Reduzir com sucesso seu risco é algo que acontecerá apenas com sua dedicação e não é fácil.

Fazer o que precisa ser feito frequentemente envolve mudanças fundamentais tanto na atitude quanto no estilo de vida, do tipo que muitas pessoas parecem incapazes de realizar.

O grau de esforço exigido é semelhante ao esforço que os EUA fizeram para desenvolver uma bomba atômica durante a Segunda Guerra Mundial. Era algo que parecia ser quase impossível, mas se não o fizéssemos, o risco era alto de que tanto os alemães quanto os japoneses nos derrotassem. Então, contra todas as probabilidades, empacotamos nossos recursos e fizemos o Projeto Manhattan.

Este é exatamente o tipo de esforço que você precisa fazer. Contra as probabilidades, você precisa mudar sua vida.

Se não o fizer, sofrerá as conseqüências, talvez muitos anos antes do que gostaria de pensar.

Que a grande maioria dos pacientes que estão na categoria de alto risco acabam fazendo apenas esforços desinteressados ​​para modificar seu risco, pode estar relacionada ao fracasso dos médicos da atenção primária e dos cardiologistas em enfatizar a importância da vida e da morte de mudar suas estilos de vida.

Existe algum grupo de médicos que conseguiram fazer com que seus pacientes parassem o que estão fazendo, para enfocar de repente cada grama de energia em recuperar sua saúde?

Sim. São os oncologistas. Os pacientes que são diagnosticados com câncer geralmente colocam todo o resto de lado e se esforçam para fazer o que for necessário (seja cirurgia, radioterapia ou quimioterapia, muitas vezes doloroso e muitas vezes duradouro por meses ou anos) para tentar uma cura. Esta é a mesma atitude que os pacientes devem adotar quando lhes dizem que estão em alto risco de ataque cardíaco, morte súbita ou derrame.

Afinal de contas, dizer que você está em alto risco de um evento cardíaco não é tão diferente do que ser informado de que você tem câncer. As doenças cardíacas geralmente não são menos incapacitantes ou fatais, e o resultado não depende menos da sua atitude e da sua participação ativa em fazer o que é necessário. Se alguma coisa, você tem uma chance muito melhor de alterar favoravelmente o resultado final do que o paciente médio com câncer.

É tão sério. E você e seu médico devem estar organizando todos os recursos disponíveis para interromper a doença que ameaça prejudicá-lo ou matá-lo em um futuro próximo. Medicamentos são importantes para reduzir o risco, mas exercícios, dieta, perda de peso e cessação do tabagismo também são críticos.
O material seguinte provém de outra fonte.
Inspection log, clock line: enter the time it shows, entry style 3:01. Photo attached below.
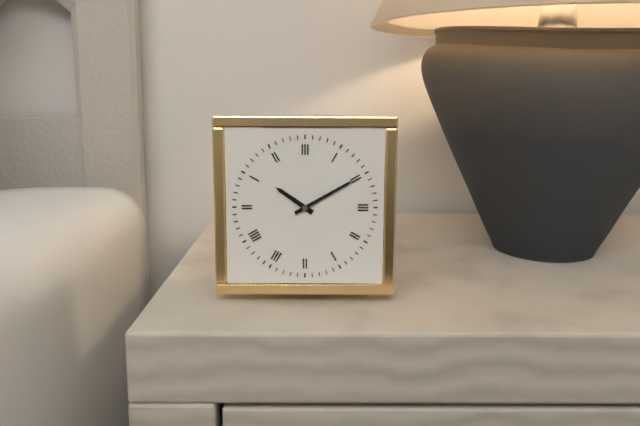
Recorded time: 10:10
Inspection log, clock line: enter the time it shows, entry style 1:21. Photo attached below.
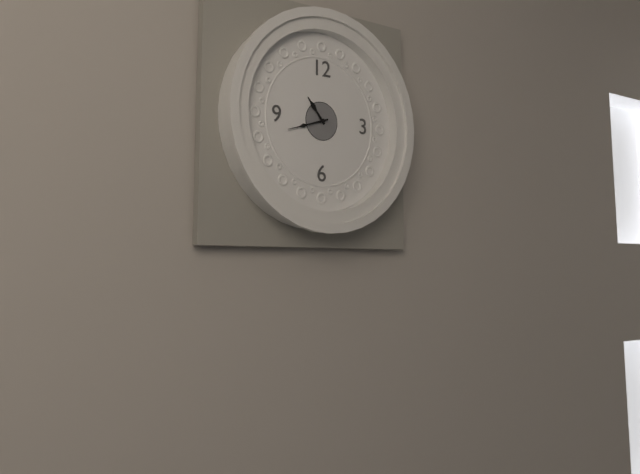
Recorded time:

Abordagem gradual ou de uma só vez?

Muitas vezes, as pessoas de alto risco que são mais bem sucedidas são aquelas que adotam uma atitude de "mudar tudo agora" - aquelas que aceitam que uma mudança completa no estilo de vida é necessária. Eles vão parar de fumar, adotar um programa de exercícios e mudar sua dieta de uma só vez. E eles fazem isso fazendo da modificação do fator de risco o tema central de organização de suas vidas. Um dia eles são uma pessoa de estilo de vida de alto risco, e no dia seguinte eles não são. Livrar-se de seus fatores de risco se torna o foco principal de suas vidas, até que o novo estilo de vida se torne um hábito arraigado (e eles são uma pessoa diferente). Parece difícil e é. A vida e a morte são difíceis.
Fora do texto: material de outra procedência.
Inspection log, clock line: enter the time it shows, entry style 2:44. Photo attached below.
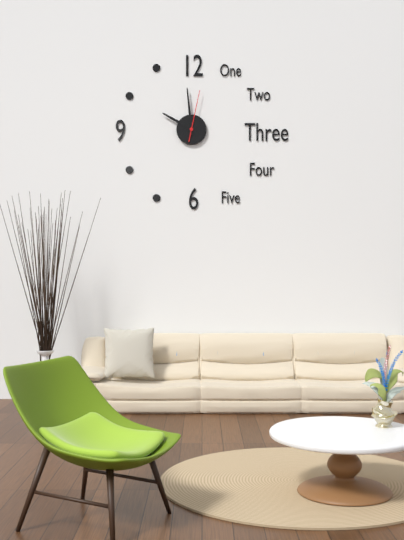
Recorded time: 9:59
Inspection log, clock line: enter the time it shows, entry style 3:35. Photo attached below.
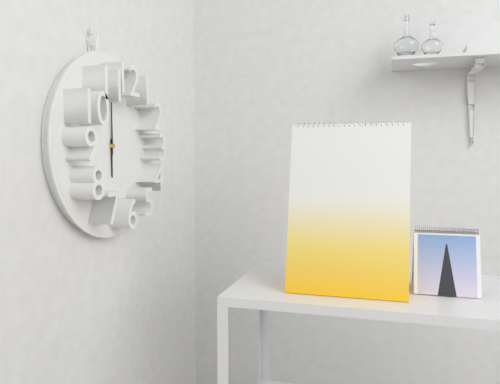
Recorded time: 6:00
A abordagem mais gradual às mudanças de estilo de vida, embora pareça bastante razoável, não funciona para muitas pessoas. Se a dieta e o exercício forem adiados até que o tabagismo seja interrompido, por exemplo, pense no que isso significa. Você essencialmente estará vivendo o mesmo tipo de vida que você sempre fez, exceto que você está tentando parar de fumar. Isso é difícil. De alguma forma, o tabagismo nunca pára de fato, e a dieta e os exercícios nunca são abordados, e logo um ou dois anos ou cinco passam - e então é tarde demais.

Todo mundo é diferente, e a abordagem gradual pode ser a única possível para muitas pessoas. Tudo o que funciona é a melhor abordagem. Mas, na prática, o "gradualismo" frequentemente reflete uma falha constitucional em aceitar as mudanças profundamente enraizadas que são realmente necessárias. Gradualismo, em outras palavras, pode ser uma indicação de que uma pessoa não tem o tipo de atitude pronta para a batalha que é necessária para evitar um mau resultado.

Se você optar pela abordagem gradual ou all-at-once, certifique-se de obter a importância de fazer as alterações necessárias.